Des hommes avaient dilué du cyanure de sodium et avaient empoisonné des abreuvoirs, des pierres à lécher, avaient déposé des seaux d’eau pleins de poison sur les chemins qu’empruntaient les éléphants, à l’écart des sentiers praticables et des zones fréquentées. (...) Ca pouvait être n’importe qui, même les plus insoupçonnables des hommes, d’autant que le cyanure se trouvait facilement au Zimbabwe, et à bas prix. Il était utilisé par les mineurs illégaux qui cherchaient or et argent, qui voyaient fondre leurs mains sous l’effet du poison. Une fois les pièges posés, les braconniers n’avaient qu’à attendre quelques jours que le produit fasse effet.
Ingérer du cyanure laisse peu de chance.

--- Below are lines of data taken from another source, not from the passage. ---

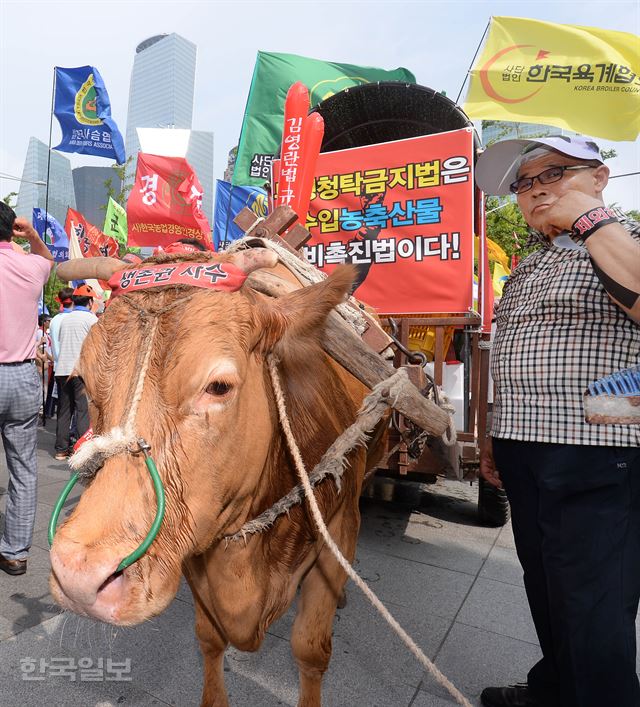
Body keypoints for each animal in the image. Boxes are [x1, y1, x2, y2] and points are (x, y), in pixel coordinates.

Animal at [48, 249, 384, 707]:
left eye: (219, 386)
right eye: (81, 379)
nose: (78, 577)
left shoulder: (340, 522)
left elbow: (310, 649)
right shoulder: (189, 543)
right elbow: (208, 638)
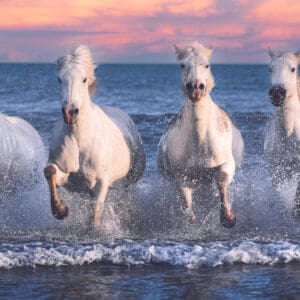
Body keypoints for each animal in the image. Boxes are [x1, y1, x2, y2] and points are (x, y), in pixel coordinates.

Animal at [44, 44, 146, 229]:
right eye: (59, 79)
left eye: (84, 79)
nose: (70, 113)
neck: (79, 141)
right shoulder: (67, 177)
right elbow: (50, 171)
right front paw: (61, 210)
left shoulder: (101, 184)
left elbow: (95, 218)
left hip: (128, 183)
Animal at [157, 42, 244, 227]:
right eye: (183, 65)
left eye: (207, 65)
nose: (195, 88)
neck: (200, 142)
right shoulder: (181, 177)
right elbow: (187, 207)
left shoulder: (227, 164)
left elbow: (222, 179)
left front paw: (228, 217)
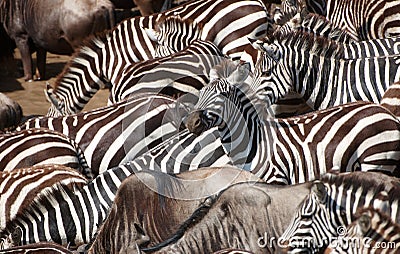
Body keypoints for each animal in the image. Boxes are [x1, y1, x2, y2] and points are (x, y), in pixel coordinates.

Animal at [184, 59, 400, 185]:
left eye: (222, 95)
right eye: (200, 93)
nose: (191, 122)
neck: (255, 140)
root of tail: (384, 112)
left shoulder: (276, 178)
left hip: (376, 160)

Au-delà d’une certaine quantité, aucune autre alternative que la mort. En 2013, les cadavres de cent éléphants ont été retrouvés.

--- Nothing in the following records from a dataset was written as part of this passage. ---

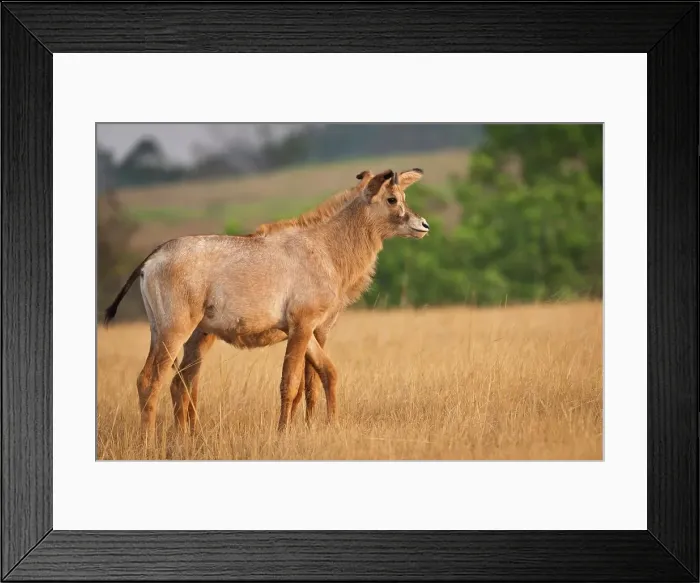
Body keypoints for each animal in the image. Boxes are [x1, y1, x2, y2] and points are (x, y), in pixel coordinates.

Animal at [103, 168, 430, 437]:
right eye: (391, 199)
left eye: (403, 196)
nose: (423, 225)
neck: (325, 247)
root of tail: (153, 257)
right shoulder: (303, 326)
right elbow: (292, 383)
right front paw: (284, 433)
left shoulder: (305, 329)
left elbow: (327, 373)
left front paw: (329, 426)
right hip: (176, 331)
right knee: (152, 381)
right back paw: (149, 444)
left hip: (167, 333)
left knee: (175, 382)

(...) Le cyanure était toxique et si ces hommes ne visaient que les éléphants, il n’y a pas qu’eux qui étaient touchés. Le poison ne disparaissait pas dans l’air ou avec la mort de l’animal, il s’incrustait partout, attaquait chaque cellule, rongeait chaque parcelle de vie, détruisait la terre. L’animal qui buvait cette eau contaminée, qui léchait cette pierre, se retrouvait à son tour empoisonné. En pleine saison sèche, cette eau, ces abreuvoirs, représentaient souvent une aubaine pour les animaux. Et les lions, les hyènes, les vautours qui profitaient des carcasses des éléphants se retrouvaient aussi contaminés, quelques kilos de viande et une lente agonie. Combien de victimes collatérales…

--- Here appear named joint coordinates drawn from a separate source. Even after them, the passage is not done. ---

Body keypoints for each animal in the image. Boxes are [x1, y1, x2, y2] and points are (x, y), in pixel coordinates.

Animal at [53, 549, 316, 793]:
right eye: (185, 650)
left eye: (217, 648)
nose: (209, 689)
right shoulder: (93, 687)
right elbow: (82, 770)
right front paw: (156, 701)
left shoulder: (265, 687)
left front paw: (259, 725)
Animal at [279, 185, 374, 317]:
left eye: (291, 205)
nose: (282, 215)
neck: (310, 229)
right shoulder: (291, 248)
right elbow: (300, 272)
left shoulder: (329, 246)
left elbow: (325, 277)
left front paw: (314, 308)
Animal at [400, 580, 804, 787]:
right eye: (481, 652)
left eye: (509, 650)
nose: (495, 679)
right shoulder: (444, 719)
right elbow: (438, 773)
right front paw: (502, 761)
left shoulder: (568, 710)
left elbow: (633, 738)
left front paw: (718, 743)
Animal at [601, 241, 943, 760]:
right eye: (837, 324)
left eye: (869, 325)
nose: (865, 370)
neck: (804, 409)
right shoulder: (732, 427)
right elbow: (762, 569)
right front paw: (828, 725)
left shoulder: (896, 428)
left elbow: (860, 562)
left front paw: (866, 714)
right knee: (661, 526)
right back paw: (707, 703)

Un héritage qu’on gaspillait, d’autant qu’au contact de l’eau le cyanure devenait inflammable. Ces gens ignoraient souvent comment l’utiliser ou ses réelles propriétés.



Aujourd’hui, de plus en plus de réserves privées proposent des programmes de volontariat. Il est possible de s’inscrire sur Internet. Des gens partent quelques semaines, quelques mois, pleins d’espoir, sauf que c’est souvent pour participer à une escroquerie gigantesque. Ces programmes dans des sanctuary conservation, comme ils les appellent, sont payants, plusieurs milliers d’euros, mais ce n’est rien à côté de la satisfaction de dire qu’on a participé à sauver des lions.
Certains responsables racontent que ce sont des animaux trouvés dans le bush, ils disent qu’ils les ont sauvés d’une mort certaine quand ils étaient jeunes et qu’ils les réhabilitent afin de les remettre en liberté. Mais autant de lions parqués au même endroit, des centaines de bêtes qui tournent en rond, agressives, apeurées, des groupes de mâles ensemble, plus de vingt, ce n’est pas de la conservation, c’est de l’élevage.
Le rêve se transforme souvent en une simple routine. Nettoyer les cages, nourrir les bêtes, le seul contact qu’on a avec elles. Votre temps et votre énergie servent une économie bien rôdée. Ce qu’on préserve dans ces endroits est tout sauf des animaux.



La nature, elle, cherche à s’adapter. Dans certaines régions, comme au Mozambique, où durant la guerre civile les pointes d’ivoire servaient de monnaie d’échange contre des armes, on observe que de plus en plus de femelles éléphants ne possèdent pas de défenses. Une évolution qui n’aurait rien de naturel, qui aurait été provoquée par l’homme. Le braconnage serait devenu si intensif que les pachydermes auraient commencé à muter génétiquement. D’abord, la majorité des animaux à grandes défenses ont été tués sans avoir eu le temps de partager leur patrimoine génétique – la taille des défenses est héréditaire –, ensuite, un éléphant qui ne possède pas d’ivoire a moins de chance d’être chassé, le gène de l’absence de défenses se propage donc au sein de l’espèce. Une mutation qui, si elle offre une chance de survie aux éléphants, les prive aussi d’une de leurs caractéristiques les plus emblématiques et d’un moyen de se nourrir et de se défendre. Le braconnage comme nouvelle forme de sélection des espèces.